Barrierefreie Webseiten und Apps verbessern zudem Ihr SEO-Ranking und festigen Ihr Image als verantwortungsbewusstes und innovatives Unternehmen.

Nutzen Sie diesen Vorsprung: Prüfen Sie Ihre digitalen Angebote jetzt auf Konformität, um diese enormen Potenziale voll auszuschöpfen und Ihren Wettbewerbsvorteil zu sichern! 

Häufig gestellte Fragen (FAQ) zum Barrierefreiheitsstärkungsgesetz (BFSG)

Welche Folgen drohen bei Nicht-Umsetzung des BFSG?

Die Marktüberwachungsbehörden können die Bereitstellung des Produkts oder der Dienstleistung einschränken oder untersagen. Es drohen Bußgelder.

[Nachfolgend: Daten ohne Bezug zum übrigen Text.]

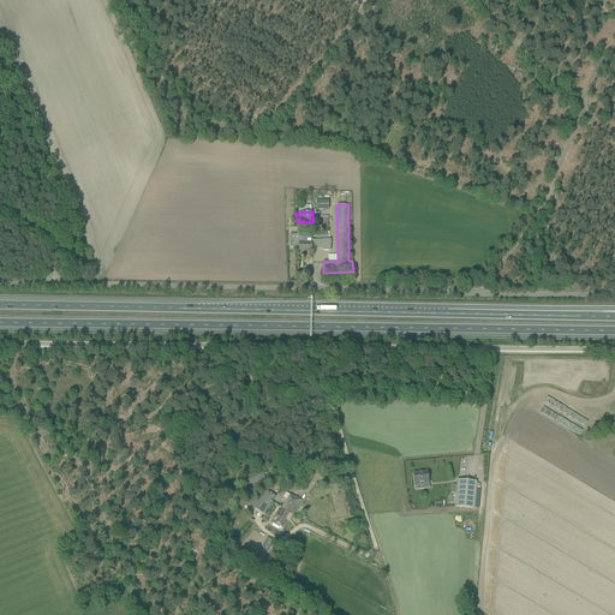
[(290,234),(290,248),(299,248),(299,251),(312,251),(312,249),(323,250),(323,251),(330,251),(330,239),(323,239),(323,240),(311,240),(311,238),(303,238),(299,238),(299,234),(290,234)]
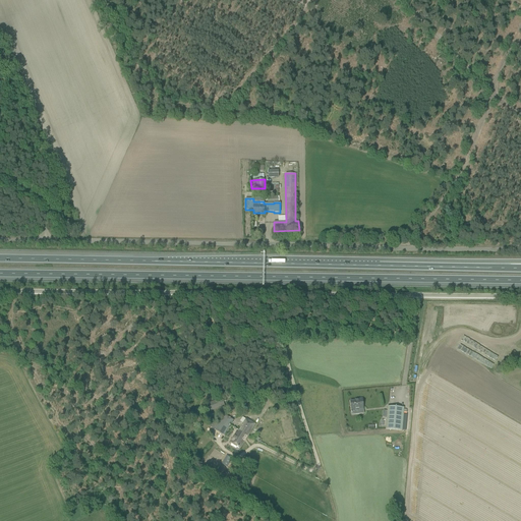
[(224,398),(209,404),(209,406),(211,410),(226,404),(224,398)]
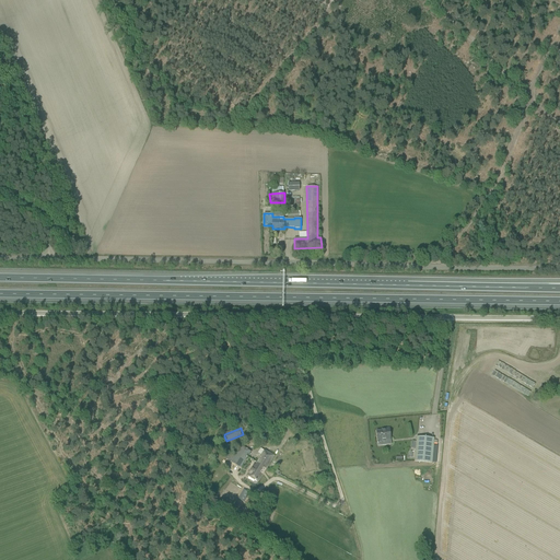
[(384,430),(376,431),(377,441),(391,440),(389,429),(384,429),(384,430)]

Zudem können Verbraucherschutzorganisationen oder Mitbewerber zivilrechtlich gegen Verstöße vorgehen.

Welche Vorteile bringt Barrierefreiheit über die Pflicht hinaus?

Sie erreichen eine größere Zielgruppe (Menschen mit Behinderungen, Senioren, Digital-Neulinge), verbessern die Nutzererfahrung (Usability), stärken die Marke als verantwortungsbewusstes Unternehmen und profitieren von besserer Suchmaschinenoptimierung (SEO) durch die Einhaltung der WCAG-Standards.

Gilt das Gesetz nur in Deutschland oder auch europaweit?

Das BFSG setzt die europäische EU-Richtlinie (European Accessibility Act, EAA) in Deutschland um. Die Anforderungen sind somit europaweit harmonisiert, wodurch für Händler ein einheitlicherer Markt entsteht.

Müssen auch Kleinstunternehmen barrierefrei sein?

Kleinstunternehmen (unter 10 Beschäftigte und ≤2 Mio. Euro Umsatz/Bilanzsumme), die Dienstleistungen (z. B. einen Online-Shop) im elektronischen Geschäftsverkehr erbringen, sind von den Pflichten ausgenommen. Bringen sie jedoch digitale Produkte oder Verbraucherendgeräte in Verkehr, die unter das BFSG fallen, sind sie verpflichtet.

Gilt das Barrierefreiheitsstärkungsgesetz für Vereine?

Ja, aber nur dann, wenn ein Verein Dienstleistungen im elektronischen Geschäftsverkehr (z. B. Ticketportale oder gewerbliche Online-Shops) im Hinblick auf einen Verbrauchervertrag anbietet und er kein Kleinstunternehmen ist.

Sind Kommunen vom Barrierefreiheitsstärkungsgesetz betroffen?

Kommunen und öffentliche Stellen sind primär über andere Gesetze (BGG, BITV) zur Barrierefreiheit verpflichtet, deren technische Standards sich mit denen des BFSG weitestgehend decken. Das BFSG fokussiert sich auf private Wirtschaftsakteure.